Plenty of activity at the Casey skiway this week while the field training continues.

All go at Casey skiway

After just over a month on the ice, it has been quite a hectic time for the aviation ground support officers (AGSOs) at Casey station. Misty, Noel, Jenn and I have all been quite busy in keeping both the helicopters, the Twin Otter and a DC3 Basler in the air.

To ensure the Twin Otter could start flying, operations work commenced on the skiway as soon as we arrived on station. It didn’t take too long before there was a fully operational ski landing area, complete with a small operations building that doubles as a weather station, kitchen, communications room and even some bunk beds if the weather turns sour and we get stuck there!

The skiway is located about 10 kilometres from Casey station so it’s about a 30 minute drive each way. It provides a stunning view of ocean and icebergs on a good day but when a blizzard strikes it can be difficult to see further than 20 metres in front of you, and you find yourself snaking all the way back to station via GPS navigation.

The ‘blizz’ as we call it not only causes trouble getting around, it makes a mess of our ski landing area and often means we will be re-grooming and grading the skiway each time the wind blows. The snow just about buries everything and last week we spent a good couple of hours digging out the DC3 before they could fly back to Zhongshan, the Chinese Antarctic station.

Much of the rest of our work revolves around fuel – whether it be diesel, unleaded or aviation turbine kerosene (ATK) there is always refuelling, fuel caching, fuel heli-slinging and fuel hauling.  This tends to give the AGSO’s a very distinguishable scent upon our return to station!

So far it has been a little slow due to some minor setbacks — mainly due to weather – but things are gaining momentum and we have been able to support some very important scientific projects, conduct fuel caching, recover lost equipment, support general operations and transport passengers.

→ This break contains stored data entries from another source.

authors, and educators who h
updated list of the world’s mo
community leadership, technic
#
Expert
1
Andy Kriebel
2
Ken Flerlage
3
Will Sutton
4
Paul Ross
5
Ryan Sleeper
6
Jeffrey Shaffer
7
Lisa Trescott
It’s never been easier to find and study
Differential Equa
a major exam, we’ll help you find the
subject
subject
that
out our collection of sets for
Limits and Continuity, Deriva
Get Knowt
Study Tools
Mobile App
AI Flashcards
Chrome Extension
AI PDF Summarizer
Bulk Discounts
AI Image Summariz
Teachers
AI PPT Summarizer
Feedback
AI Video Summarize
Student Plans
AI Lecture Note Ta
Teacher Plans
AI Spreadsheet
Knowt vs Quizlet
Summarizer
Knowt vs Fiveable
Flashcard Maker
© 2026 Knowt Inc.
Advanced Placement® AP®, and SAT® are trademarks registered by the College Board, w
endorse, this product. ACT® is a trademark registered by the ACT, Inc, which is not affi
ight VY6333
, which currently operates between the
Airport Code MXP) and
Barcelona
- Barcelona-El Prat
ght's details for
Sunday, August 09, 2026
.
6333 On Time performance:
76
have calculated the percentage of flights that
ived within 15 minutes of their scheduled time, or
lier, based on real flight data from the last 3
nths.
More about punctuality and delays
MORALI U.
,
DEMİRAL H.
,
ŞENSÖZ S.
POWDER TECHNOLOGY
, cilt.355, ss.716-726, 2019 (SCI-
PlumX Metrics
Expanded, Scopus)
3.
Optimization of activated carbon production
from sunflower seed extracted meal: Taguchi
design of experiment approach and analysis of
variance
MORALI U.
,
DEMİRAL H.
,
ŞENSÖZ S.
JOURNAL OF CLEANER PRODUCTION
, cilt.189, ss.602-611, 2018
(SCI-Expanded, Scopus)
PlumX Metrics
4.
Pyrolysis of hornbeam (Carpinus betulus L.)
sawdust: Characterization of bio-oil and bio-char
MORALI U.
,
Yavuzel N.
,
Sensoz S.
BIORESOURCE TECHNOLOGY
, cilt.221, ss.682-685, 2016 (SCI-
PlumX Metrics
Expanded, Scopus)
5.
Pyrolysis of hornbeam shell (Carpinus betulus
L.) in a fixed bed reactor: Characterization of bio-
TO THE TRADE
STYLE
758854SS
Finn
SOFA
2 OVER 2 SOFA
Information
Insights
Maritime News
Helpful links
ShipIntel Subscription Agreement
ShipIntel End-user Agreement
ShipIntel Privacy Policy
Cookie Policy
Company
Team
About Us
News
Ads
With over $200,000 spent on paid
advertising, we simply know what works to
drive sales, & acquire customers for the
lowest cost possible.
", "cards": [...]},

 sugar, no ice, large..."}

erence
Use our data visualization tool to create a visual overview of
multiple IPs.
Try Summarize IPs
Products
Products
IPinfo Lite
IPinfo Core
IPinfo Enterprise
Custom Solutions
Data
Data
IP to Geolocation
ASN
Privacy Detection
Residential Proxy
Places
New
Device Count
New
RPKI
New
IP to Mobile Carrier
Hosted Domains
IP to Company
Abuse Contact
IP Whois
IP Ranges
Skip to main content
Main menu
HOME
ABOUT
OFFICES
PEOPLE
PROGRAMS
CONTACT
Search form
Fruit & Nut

We are looking forward to what else the season has to offer.


Casey field training continues

At Casey the field training officers have been working steadily to get everyone’s training up to speed. Large numbers of expeditioners have had their obligatory night in a ‘chip bag’. It’s always intriguing to watch the various contortions that we all go through as boots are removed, layers of clothing discarded, sleeping bags aligned and mats placed ‘just so’ under the sleeper — ready to roll off about 2am. Elbows appear pushing out one wall of the bag and knees the other, a boot or a sleeping bag tries to escape but is recaptured, muffled curses arise or a cramped leg kicks in until all settles into a peaceful cocoon and you realise you forgot to bring the pee bottle in — at which point it all starts again…

All of the winterer’s have been survival trained at this stage and most of the summer expeditioners. Field travel training on the quads has begun and over half of the winterer’s have had the chance to navigate their way through unforgiving sastrugi around Mitchell’s Peninsula and out to Robbo’s hut where they are rewarded with stunning views of the breaking sea ice and the odd inquisitive Adélie penguin.

Hägglunds training has also been going on apace with some trips not needing to blank out the windscreen for navigation exercises as an easterly blizzard arranged that for them. The Lowrance GPS’s have proved themselves now that everyone has got the hang of using them and people are getting their eye in now for what to watch on the radar screen. Matt and Glen took a group out to Wilkes over the weekend in what will no doubt be the first of many recreation trips there.